Ils remontent du Pavillon Hastings vers le Temple, marchant sur les pavés mouillés en restant aussi près les uns des autres que des amants ou des poivrots.
« T’en as combien, là-dedans ? » murmure Shiv en poussant Râmânandâchârya de l’épaule. « Hein, combien de femmes, là-dedans ?
— Quarante », répond Râmânandâchârya. Shiv le gifle d’un revers de main. Il sait que ce sont les pilules, elles le rendent impatient, plus audacieux qu’un homme intelligent devrait l’être, mais cette sensation lui plaît.
« Quarante ? Et tu les trouves où, hein ? » Coup d’épaule.
« Partout. Aux Philippines, en Thaïlande, en Russie, partout où en trouve pour pas cher, vous voyez ? » Une autre gifle du revers de la main. Râmânandâchârya a un mouvement de recul. Ils passent devant le robot sentinelle, accroupi sur ses cuisses en acier.
« Y a de gentilles Bhâratîes dans le lot ?
— Quelques-unes du village… ah ! » Shiv frappe plus fort, à présent. Râmânandâchârya se frotte l’oreille. Shiv prend entre les doigts un repli de belle soie aux fils d’or, en éprouve le tissage subtil, la douceur qui rappelle la peau, la légèreté.
« Elles aiment ça, hein ? Toutes ces conneries mogholes ? » Il pousse Râmânandâchârya des deux mains. Le datarâja trébuche sur une marche. Yogendra écarte son couteau d’un geste sec. « T’aurais pas pu être hindou, hein ? »
Râmânandâchârya hausse les épaules.
« C’est un fort moghol », avance-t-il d’une petite voix. Shiv le frappe à nouveau.

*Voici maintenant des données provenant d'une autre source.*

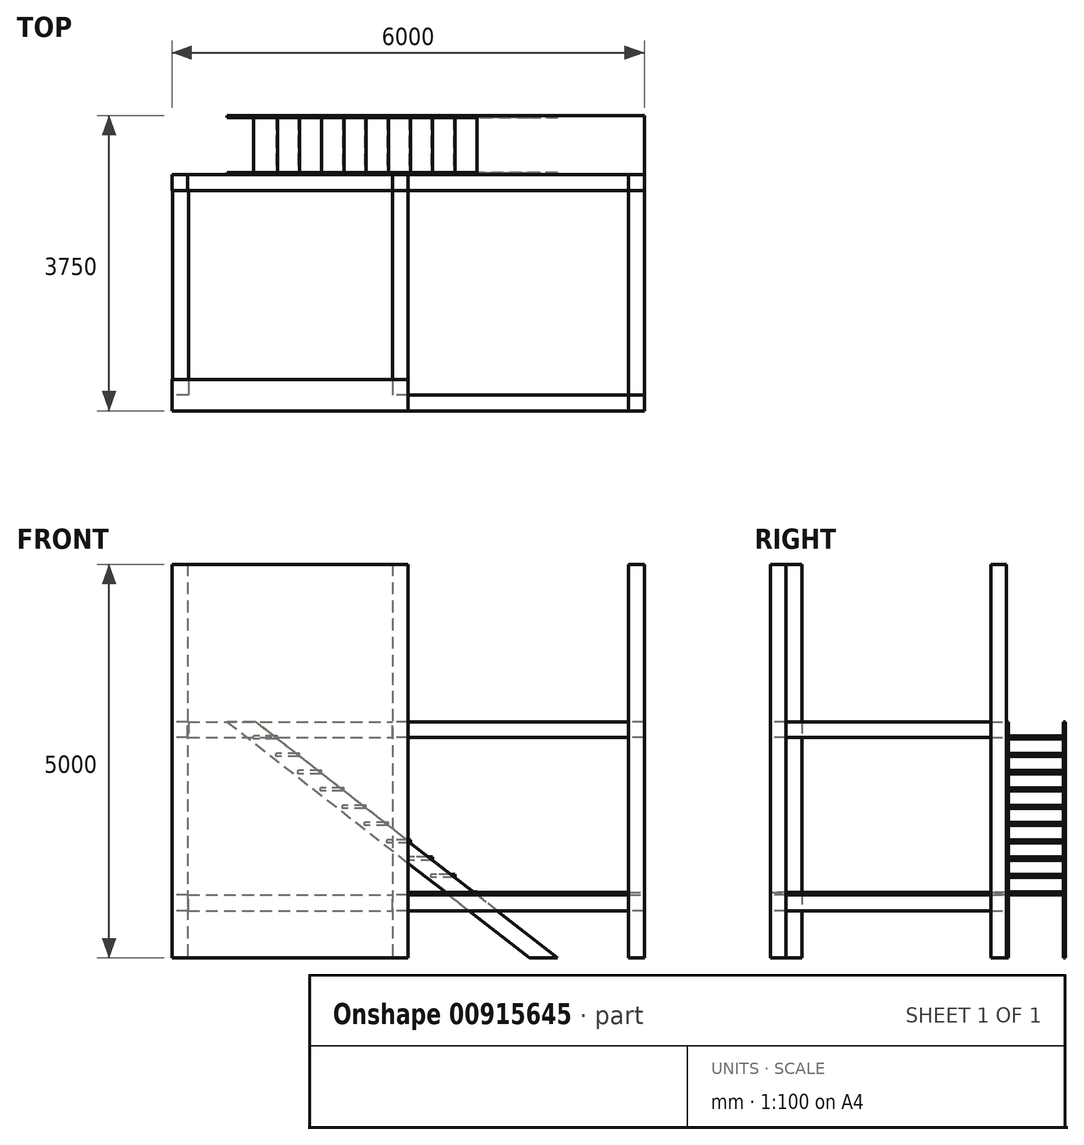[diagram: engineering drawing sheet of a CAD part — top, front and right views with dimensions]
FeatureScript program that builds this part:
annotation { "Feature Type Name" : "Feature", "Feature Type Description" : "" }
export const myFeature = defineFeature(function(context is Context, id is Id, definition is map)
    precondition{}
    {
        {
            var Q0;
            Q0=qCreatedBy(makeId("Top.planeOp"),FACE);
            var sketch = newSketch(context, id + "F0", { "sketchPlane" : qUnion([Q0])});
            skLineSegment(sketch, "E0.bottom", {"start": v(3000, -1500) * mm, "end": v(-3000, -1500) * mm});
            skLineSegment(sketch, "E0.top", {"start": v(3000, 1500) * mm, "end": v(-3000, 1500) * mm});
            skLineSegment(sketch, "E0.left", {"start": v(3000, -1500) * mm, "end": v(3000, 1500) * mm});
            skLineSegment(sketch, "E0.right", {"start": v(-3000, -1500) * mm, "end": v(-3000, 1500) * mm});
            skPoint(sketch, "E0.middle", {"position": v(0, 0) * mm});
            skSolve(sketch);
        }
        {
            var Q0;
            Q0=qCreatedBy(makeId("Top.planeOp"),FACE);
            var sketch = newSketch(context, id + "F1", { "sketchPlane" : qUnion([Q0])});
            skLineSegment(sketch, "E1.bottom", {"start": v(-3000, 1500) * mm, "end": v(-2800, 1500) * mm});
            skLineSegment(sketch, "E1.top", {"start": v(-3000, 1300) * mm, "end": v(-2800, 1300) * mm});
            skLineSegment(sketch, "E1.left", {"start": v(-3000, 1500) * mm, "end": v(-3000, 1300) * mm});
            skLineSegment(sketch, "E1.right", {"start": v(-2800, 1500) * mm, "end": v(-2800, 1300) * mm});
            skLineSegment(sketch, "E2.bottom", {"start": v(-200, 1300) * mm, "end": v(0, 1300) * mm});
            skLineSegment(sketch, "E2.top", {"start": v(-200, 1500) * mm, "end": v(0, 1500) * mm});
            skLineSegment(sketch, "E2.left", {"start": v(-200, 1300) * mm, "end": v(-200, 1500) * mm});
            skLineSegment(sketch, "E2.right", {"start": v(0, 1300) * mm, "end": v(0, 1500) * mm});
            skLineSegment(sketch, "E3.bottom", {"start": v(2800, 1300) * mm, "end": v(3000, 1300) * mm});
            skLineSegment(sketch, "E3.top", {"start": v(2800, 1500) * mm, "end": v(3000, 1500) * mm});
            skLineSegment(sketch, "E3.left", {"start": v(2800, 1300) * mm, "end": v(2800, 1500) * mm});
            skLineSegment(sketch, "E3.right", {"start": v(3000, 1300) * mm, "end": v(3000, 1500) * mm});
            skLineSegment(sketch, "E4.bottom", {"start": v(2800, -1300) * mm, "end": v(3000, -1300) * mm});
            skLineSegment(sketch, "E4.top", {"start": v(2800, -1500) * mm, "end": v(3000, -1500) * mm});
            skLineSegment(sketch, "E4.left", {"start": v(2800, -1300) * mm, "end": v(2800, -1500) * mm});
            skLineSegment(sketch, "E4.right", {"start": v(3000, -1300) * mm, "end": v(3000, -1500) * mm});
            skSolve(sketch);
        }
        {
            var Q0;
            Q0 = qSketchRegion(id + "F1", true);
            extrude(context, id + "F2", {"entities" : qUnion([Q0]), "depth" : 5000 * mm, "offsetDistance" : 25 * mm});
        }
        {
            var Q0;
            Q0=qCreatedBy(makeId("Top.planeOp"),FACE);
            var sketch = newSketch(context, id + "F3", { "sketchPlane" : qUnion([Q0])});
            skLineSegment(sketch, "E5.bottom", {"start": v(-3000, -1500) * mm, "end": v(0, -1500) * mm});
            skLineSegment(sketch, "E5.top", {"start": v(-3000, -1100) * mm, "end": v(0, -1100) * mm});
            skLineSegment(sketch, "E5.left", {"start": v(-3000, -1500) * mm, "end": v(-3000, -1100) * mm});
            skLineSegment(sketch, "E5.right", {"start": v(0, -1500) * mm, "end": v(0, -1100) * mm});
            skSolve(sketch);
        }
        {
            var Q0;
            Q0 = qSketchRegion(id + "F3", true);
            extrude(context, id + "F4", {"entities" : qUnion([Q0]), "depth" : 5000 * mm, "offsetDistance" : 25 * mm});
        }
        {
            var Q0;
            Q0=makeQuery(id+"F2.opExtrude","SWEPT_FACE",FACE,{"disambiguationData":[OSD([sQuery(id+"F1.wireOp",EDGE,"E4.bottom")])]});
            var sketch = newSketch(context, id + "F5", { "sketchPlane" : qUnion([Q0])});
            skLineSegment(sketch, "E6.bottom", {"start": v(-3000, 600) * mm, "end": v(-2800, 600) * mm});
            skLineSegment(sketch, "E6.top", {"start": v(-3000, 800) * mm, "end": v(-2800, 800) * mm});
            skLineSegment(sketch, "E6.left", {"start": v(-3000, 600) * mm, "end": v(-3000, 800) * mm});
            skLineSegment(sketch, "E6.right", {"start": v(-2800, 600) * mm, "end": v(-2800, 800) * mm});
            skLineSegment(sketch, "E7.bottom", {"start": v(0, 600) * mm, "end": v(200, 600) * mm});
            skLineSegment(sketch, "E7.top", {"start": v(0, 800) * mm, "end": v(200, 800) * mm});
            skLineSegment(sketch, "E7.left", {"start": v(0, 600) * mm, "end": v(0, 800) * mm});
            skLineSegment(sketch, "E7.right", {"start": v(200, 600) * mm, "end": v(200, 800) * mm});
            skLineSegment(sketch, "E8.bottom", {"start": v(2792.94, 600) * mm, "end": v(2992.94, 600) * mm});
            skLineSegment(sketch, "E8.top", {"start": v(2792.94, 800) * mm, "end": v(2992.94, 800) * mm});
            skLineSegment(sketch, "E8.left", {"start": v(2792.94, 600) * mm, "end": v(2792.94, 800) * mm});
            skLineSegment(sketch, "E8.right", {"start": v(2992.94, 600) * mm, "end": v(2992.94, 800) * mm});
            skSolve(sketch);
        }
        {
            var Q0;
            Q0 = qSketchRegion(id + "F5", true);
            extrude(context, id + "F6", {"entities" : qUnion([Q0]), "depth" : 2600 * mm, "offsetDistance" : 25 * mm});
        }
        {
            var Q0;
            Q0=makeQuery(id+"F2.opExtrude","SWEPT_FACE",FACE,{"disambiguationData":[OSD([sQuery(id+"F1.wireOp",EDGE,"E3.left")])]});
            var sketch = newSketch(context, id + "F7", { "sketchPlane" : qUnion([Q0])});
            skLineSegment(sketch, "E9.bottom", {"start": v(-1300, 800) * mm, "end": v(-1500, 800) * mm});
            skLineSegment(sketch, "E9.top", {"start": v(-1300, 600) * mm, "end": v(-1500, 600) * mm});
            skLineSegment(sketch, "E9.left", {"start": v(-1300, 800) * mm, "end": v(-1300, 600) * mm});
            skLineSegment(sketch, "E9.right", {"start": v(-1500, 800) * mm, "end": v(-1500, 600) * mm});
            skLineSegment(sketch, "E10.MirrorCS", {"start": v(1300, 600) * mm, "end": v(1500, 600) * mm});
            skLineSegment(sketch, "E11.MirrorCS", {"start": v(1500, 800) * mm, "end": v(1500, 600) * mm});
            skLineSegment(sketch, "E12.MirrorCS", {"start": v(1300, 800) * mm, "end": v(1500, 800) * mm});
            skLineSegment(sketch, "E13.MirrorCS", {"start": v(1300, 800) * mm, "end": v(1300, 600) * mm});
            skSolve(sketch);
        }
        {
            var Q0;
            Q0=makeQuery(id+"F7.imprint","IMPRINT",FACE,{"disambiguationData":[TD([[makeQuery(id+"F7.imprint","IMPRINT",EDGE,{"derivedFrom":sQuery(id+"F7.wireOp",EDGE,"E9.bottom")}),1.0]])]});
            var Q1;
            Q1=makeQuery(id+"F7.imprint","IMPRINT",FACE,{"disambiguationData":[TD([[makeQuery(id+"F7.imprint","IMPRINT",EDGE,{"derivedFrom":sQuery(id+"F7.wireOp",EDGE,"E10.MirrorCS")}),1.0]])]});
            extrude(context, id + "F8", {"entities" : qUnion([Q0, Q1]), "depth" : 2800 * mm, "offsetDistance" : 25 * mm});
        }
        {
            var Q0;
            Q0=makeQuery(id+"F2.opExtrude","SWEPT_FACE",FACE,{"disambiguationData":[OSD([sQuery(id+"F1.wireOp",EDGE,"E2.left")])]});
            var sketch = newSketch(context, id + "F9", { "sketchPlane" : qUnion([Q0])});
            skLineSegment(sketch, "E14.bottom", {"start": v(-1300, 800) * mm, "end": v(-1500, 800) * mm});
            skLineSegment(sketch, "E14.top", {"start": v(-1300, 600) * mm, "end": v(-1500, 600) * mm});
            skLineSegment(sketch, "E14.left", {"start": v(-1300, 800) * mm, "end": v(-1300, 600) * mm});
            skLineSegment(sketch, "E14.right", {"start": v(-1500, 800) * mm, "end": v(-1500, 600) * mm});
            skSolve(sketch);
        }
        {
            var Q0;
            Q0=makeQuery(id+"F9.imprint","IMPRINT",FACE,{"disambiguationData":[TD([[makeQuery(id+"F9.imprint","IMPRINT",EDGE,{"derivedFrom":sQuery(id+"F9.wireOp",EDGE,"E14.bottom")}),1.0]])]});
            extrude(context, id + "F10", {"entities" : qUnion([Q0]), "depth" : 2600 * mm, "offsetDistance" : 25 * mm});
        }
        {
            var Q0;
            Q0=makeQuery(id+"F0.imprint","IMPRINT",FACE,{"disambiguationData":[TD([[makeQuery(id+"F0.imprint","IMPRINT",EDGE,{"derivedFrom":sQuery(id+"F0.wireOp",EDGE,"E0.bottom")}),-1.0]])]});
            cPlane(context, id + "F11", {"entities" : qUnion([Q0]), "cplaneType" : CPlaneType.OFFSET, "offset" : 1800 * mm, "width" : 150 * mm, "height" : 150 * mm});
        }
        {
            var Q0;
            Q0=makeQuery(id+"F8.opExtrude","SWEPT_BODY",BODY,{"disambiguationData":[OSD([sQuery(id+"F7.wireOp",EDGE,"E10.MirrorCS"),sQuery(id+"F7.wireOp",EDGE,"E11.MirrorCS"),sQuery(id+"F7.wireOp",EDGE,"E12.MirrorCS"),sQuery(id+"F7.wireOp",EDGE,"E13.MirrorCS")])]});
            var Q1;
            Q1=makeQuery(id+"F6.opExtrude","SWEPT_BODY",BODY,{"disambiguationData":[OSD([sQuery(id+"F5.wireOp",EDGE,"E6.bottom"),sQuery(id+"F5.wireOp",EDGE,"E6.top"),sQuery(id+"F5.wireOp",EDGE,"E6.left"),sQuery(id+"F5.wireOp",EDGE,"E6.right")])]});
            var Q2;
            Q2=makeQuery(id+"F8.opExtrude","SWEPT_BODY",BODY,{"disambiguationData":[OSD([sQuery(id+"F7.wireOp",EDGE,"E9.bottom"),sQuery(id+"F7.wireOp",EDGE,"E9.top"),sQuery(id+"F7.wireOp",EDGE,"E9.left"),sQuery(id+"F7.wireOp",EDGE,"E9.right")])]});
            var Q3;
            Q3=makeQuery(id+"F6.opExtrude","SWEPT_BODY",BODY,{"disambiguationData":[OSD([sQuery(id+"F5.wireOp",EDGE,"E7.bottom"),sQuery(id+"F5.wireOp",EDGE,"E7.top"),sQuery(id+"F5.wireOp",EDGE,"E7.left"),sQuery(id+"F5.wireOp",EDGE,"E7.right")])]});
            var Q4;
            Q4=makeQuery(id+"F10.opExtrude","SWEPT_BODY",BODY,{"disambiguationData":[OSD([sQuery(id+"F9.wireOp",EDGE,"E14.bottom"),sQuery(id+"F9.wireOp",EDGE,"E14.top"),sQuery(id+"F9.wireOp",EDGE,"E14.left"),sQuery(id+"F9.wireOp",EDGE,"E14.right")])]});
            var Q5;
            Q5=makeQuery(id+"F6.opExtrude","SWEPT_BODY",BODY,{"disambiguationData":[OSD([sQuery(id+"F5.wireOp",EDGE,"E8.bottom"),sQuery(id+"F5.wireOp",EDGE,"E8.top"),sQuery(id+"F5.wireOp",EDGE,"E8.left"),sQuery(id+"F5.wireOp",EDGE,"E8.right")])]});
            var Q6;
            Q6=qCreatedBy(id+"F11.planeOp",FACE);
            mirror(context, id + "F12", {"entities" : qUnion([Q0, Q1, Q2, Q3, Q4, Q5]), "mirrorPlane" : qUnion([Q6])});
        }
        {
            var Q0;
            Q0=makeQuery(id+"F2.opExtrude","SWEPT_FACE",FACE,{"disambiguationData":[OSD([sQuery(id+"F1.wireOp",EDGE,"E2.top")])]});
            var sketch = newSketch(context, id + "F13", { "sketchPlane" : qUnion([Q0])});
            skLineSegment(sketch, "E15", {"start": v(-1897.16, 0) * mm, "end": v(1942.66, 3000) * mm});
            skLineSegment(sketch, "E16", {"start": v(1942.66, 3000) * mm, "end": v(2300, 3000) * mm});
            skLineSegment(sketch, "E17", {"start": v(2300, 3000) * mm, "end": v(-1539.82, 0) * mm});
            skLineSegment(sketch, "E18", {"start": v(-1539.82, 0) * mm, "end": v(-1897.16, 0) * mm});
            skSolve(sketch);
        }
        {
            var Q0;
            Q0 = qSketchRegion(id + "F13", true);
            extrude(context, id + "F14", {"entities" : qUnion([Q0]), "depth" : 25 * mm, "offsetDistance" : 25 * mm});
        }
        {
            var Q0;
            Q0=makeQuery(id+"F14.opExtrude","CAP_FACE",FACE,{"disambiguationData":[OSD([sQuery(id+"F13.wireOp",EDGE,"E15"),sQuery(id+"F13.wireOp",EDGE,"E16"),sQuery(id+"F13.wireOp",EDGE,"E17"),sQuery(id+"F13.wireOp",EDGE,"E18")])],"isStart":false});
            var sketch = newSketch(context, id + "F15", { "sketchPlane" : qUnion([Q0])});
            skLineSegment(sketch, "E19.bottom", {"start": v(-873.21, 800) * mm, "end": v(-573.21, 800) * mm});
            skLineSegment(sketch, "E19.top", {"start": v(-873.21, 840) * mm, "end": v(-573.21, 840) * mm});
            skLineSegment(sketch, "E19.left", {"start": v(-873.21, 800) * mm, "end": v(-873.21, 840) * mm});
            skLineSegment(sketch, "E19.right", {"start": v(-573.21, 800) * mm, "end": v(-573.21, 840) * mm});
            skLineSegment(sketch, "E20.0.1.0", {"start": v(-591.62, 1060) * mm, "end": v(-291.62, 1060) * mm});
            skLineSegment(sketch, "E20.0.1.1", {"start": v(-591.62, 1020) * mm, "end": v(-591.62, 1060) * mm});
            skLineSegment(sketch, "E20.0.1.2", {"start": v(-591.62, 1020) * mm, "end": v(-291.62, 1020) * mm});
            skLineSegment(sketch, "E20.0.1.3", {"start": v(-291.62, 1020) * mm, "end": v(-291.62, 1060) * mm});
            skLineSegment(sketch, "E20.0.2.0", {"start": v(-310.04, 1280) * mm, "end": v(-10.04, 1280) * mm});
            skLineSegment(sketch, "E20.0.2.1", {"start": v(-310.04, 1240) * mm, "end": v(-310.04, 1280) * mm});
            skLineSegment(sketch, "E20.0.2.2", {"start": v(-310.04, 1240) * mm, "end": v(-10.04, 1240) * mm});
            skLineSegment(sketch, "E20.0.2.3", {"start": v(-10.04, 1240) * mm, "end": v(-10.04, 1280) * mm});
            skLineSegment(sketch, "E20.0.3.0", {"start": v(-28.45, 1500) * mm, "end": v(271.55, 1500) * mm});
            skLineSegment(sketch, "E20.0.3.1", {"start": v(-28.45, 1460) * mm, "end": v(-28.45, 1500) * mm});
            skLineSegment(sketch, "E20.0.3.2", {"start": v(-28.45, 1460) * mm, "end": v(271.55, 1460) * mm});
            skLineSegment(sketch, "E20.0.3.3", {"start": v(271.55, 1460) * mm, "end": v(271.55, 1500) * mm});
            skLineSegment(sketch, "E20.0.4.0", {"start": v(253.14, 1720) * mm, "end": v(553.14, 1720) * mm});
            skLineSegment(sketch, "E20.0.4.1", {"start": v(253.14, 1680) * mm, "end": v(253.14, 1720) * mm});
            skLineSegment(sketch, "E20.0.4.2", {"start": v(253.14, 1680) * mm, "end": v(553.14, 1680) * mm});
            skLineSegment(sketch, "E20.0.4.3", {"start": v(553.14, 1680) * mm, "end": v(553.14, 1720) * mm});
            skLineSegment(sketch, "E20.0.5.0", {"start": v(534.72, 1940) * mm, "end": v(834.72, 1940) * mm});
            skLineSegment(sketch, "E20.0.5.1", {"start": v(534.72, 1900) * mm, "end": v(534.72, 1940) * mm});
            skLineSegment(sketch, "E20.0.5.2", {"start": v(534.72, 1900) * mm, "end": v(834.72, 1900) * mm});
            skLineSegment(sketch, "E20.0.5.3", {"start": v(834.72, 1900) * mm, "end": v(834.72, 1940) * mm});
            skLineSegment(sketch, "E20.0.6.0", {"start": v(816.31, 2160) * mm, "end": v(1116.31, 2160) * mm});
            skLineSegment(sketch, "E20.0.6.1", {"start": v(816.31, 2120) * mm, "end": v(816.31, 2160) * mm});
            skLineSegment(sketch, "E20.0.6.2", {"start": v(816.31, 2120) * mm, "end": v(1116.31, 2120) * mm});
            skLineSegment(sketch, "E20.0.6.3", {"start": v(1116.31, 2120) * mm, "end": v(1116.31, 2160) * mm});
            skLineSegment(sketch, "E20.0.7.0", {"start": v(1097.9, 2380) * mm, "end": v(1397.9, 2380) * mm});
            skLineSegment(sketch, "E20.0.7.1", {"start": v(1097.9, 2340) * mm, "end": v(1097.9, 2380) * mm});
            skLineSegment(sketch, "E20.0.7.2", {"start": v(1097.9, 2340) * mm, "end": v(1397.9, 2340) * mm});
            skLineSegment(sketch, "E20.0.7.3", {"start": v(1397.9, 2340) * mm, "end": v(1397.9, 2380) * mm});
            skLineSegment(sketch, "E20.0.8.0", {"start": v(1379.49, 2600) * mm, "end": v(1679.49, 2600) * mm});
            skLineSegment(sketch, "E20.0.8.1", {"start": v(1379.49, 2560) * mm, "end": v(1379.49, 2600) * mm});
            skLineSegment(sketch, "E20.0.8.2", {"start": v(1379.49, 2560) * mm, "end": v(1679.49, 2560) * mm});
            skLineSegment(sketch, "E20.0.8.3", {"start": v(1679.49, 2560) * mm, "end": v(1679.49, 2600) * mm});
            skLineSegment(sketch, "E20.0.9.0", {"start": v(1661.07, 2820) * mm, "end": v(1961.07, 2820) * mm});
            skLineSegment(sketch, "E20.0.9.1", {"start": v(1661.07, 2780) * mm, "end": v(1661.07, 2820) * mm});
            skLineSegment(sketch, "E20.0.9.2", {"start": v(1661.07, 2780) * mm, "end": v(1961.07, 2780) * mm});
            skLineSegment(sketch, "E20.0.9.3", {"start": v(1961.07, 2780) * mm, "end": v(1961.07, 2820) * mm});
            skLineSegment(sketch, "E20.direction1", {"start": v(-573.21, 840) * mm, "end": v(-474.01, 837.37) * mm, "construction": true});
            skLineSegment(sketch, "E20.direction2", {"start": v(-573.21, 840) * mm, "end": v(-291.62, 1060) * mm, "construction": true});
            skSolve(sketch);
        }
        {
            var Q0;
            Q0 = qSketchRegion(id + "F15", true);
            extrude(context, id + "F16", {"entities" : qUnion([Q0]), "depth" : 700 * mm, "offsetDistance" : 25 * mm});
        }
        {
            var Q0;
            Q0=makeQuery(id+"F14.opExtrude","CAP_FACE",FACE,{"disambiguationData":[OSD([sQuery(id+"F13.wireOp",EDGE,"E15"),sQuery(id+"F13.wireOp",EDGE,"E16"),sQuery(id+"F13.wireOp",EDGE,"E17"),sQuery(id+"F13.wireOp",EDGE,"E18")])],"isStart":false});
            cPlane(context, id + "F17", {"entities" : qUnion([Q0]), "cplaneType" : CPlaneType.OFFSET, "offset" : 350 * mm, "width" : 150 * mm, "height" : 150 * mm});
        }
        {
            var Q0;
            Q0=makeQuery(id+"F14.opExtrude","SWEPT_BODY",BODY,{"disambiguationData":[OSD([sQuery(id+"F13.wireOp",EDGE,"E15"),sQuery(id+"F13.wireOp",EDGE,"E16"),sQuery(id+"F13.wireOp",EDGE,"E17"),sQuery(id+"F13.wireOp",EDGE,"E18")])]});
            var Q1;
            Q1=qCreatedBy(id+"F17.planeOp",FACE);
            mirror(context, id + "F18", {"entities" : qUnion([Q0]), "mirrorPlane" : qUnion([Q1])});
        }
        {
            var Q0;
            Q0=makeQuery(id+"F6.opExtrude","SWEPT_FACE",FACE,{"disambiguationData":[OSD([sQuery(id+"F5.wireOp",EDGE,"E6.top")])]});
            var sketch = newSketch(context, id + "F19", { "sketchPlane" : qUnion([Q0])});
            skLineSegment(sketch, "E21", {"start": v(2800, -1500) * mm, "end": v(2800, -1300) * mm});
            skLineSegment(sketch, "E22", {"start": v(2800, -1300) * mm, "end": v(3000, -1300) * mm});
            skLineSegment(sketch, "E23", {"start": v(3000, -1300) * mm, "end": v(3000, 1300) * mm});
            skLineSegment(sketch, "E24", {"start": v(3000, 1300) * mm, "end": v(2800, 1300) * mm});
            skLineSegment(sketch, "E25", {"start": v(2800, 1300) * mm, "end": v(2800, 1500) * mm});
            skLineSegment(sketch, "E26", {"start": v(2800, 1500) * mm, "end": v(3000, 1500) * mm});
            skLineSegment(sketch, "E27", {"start": v(3000, 1500) * mm, "end": v(3000, 2250) * mm});
            skLineSegment(sketch, "E28", {"start": v(3000, 2250) * mm, "end": v(873.21, 2250) * mm});
            skLineSegment(sketch, "E29", {"start": v(873.21, 2250) * mm, "end": v(873.21, 1500) * mm});
            skLineSegment(sketch, "E30", {"start": v(873.21, 1500) * mm, "end": v(0, 1500) * mm});
            skLineSegment(sketch, "E31", {"start": v(0, 1500) * mm, "end": v(0, -1300) * mm});
            skLineSegment(sketch, "E32", {"start": v(0, -1300) * mm, "end": v(0, -1499.62) * mm});
            skLineSegment(sketch, "E33", {"start": v(0, -1499.62) * mm, "end": v(2800, -1500) * mm});
            skSolve(sketch);
        }
        {
            var Q0;
            Q0=makeQuery(id+"F19.imprint","IMPRINT",FACE,{"disambiguationData":[TD([[makeQuery(id+"F19.imprint","IMPRINT",EDGE,{"derivedFrom":sQuery(id+"F19.wireOp",EDGE,"E21")}),1.0]])]});
            extrude(context, id + "F20", {"entities" : qUnion([Q0]), "depth" : 30 * mm, "offsetDistance" : 25 * mm});
        }
    });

« Rien à foutre ! » Il se glisse tout près de son oreille. « Alors, combien de fois, tu… hein ? Par nuit ?
— À l’heure du déjeuner aussi…» La phrase devient cri aigu au moment où Shiv le frappe d’un coup puissant sur la tempe.
« Putain de chûtiyâ de merde ! » Il sait maintenant ce qu’est l’odeur. Cette mystérieuse odeur douce, aigre et musquée qui monte des vêtements et des bijoux de Râmânandâchârya : c’est celle du sexe.
« Hé ! » fait Yogendra. Le fourmillement des robots a quitté son orbite autour du temple lodhî pour s’écouler dans la cour en direction du trio telle une flèche sombre et huileuse. Les pattes en plastique cliquettent sur les pavés. Leurs carapaces mouillées jettent des reflets sombres. Râmânandâchârya lâche une petite exclamation, soupire et tourne l’anneau qu’il porte à l’auriculaire gauche. Le flot s’écarte comme la mer dans cette histoire des chrétiens, le genre que les missionnaires américains fourrent dans la tête de gentilles jeunes filles pour les transformer en choses inépousables incapables de trouver de bons maris.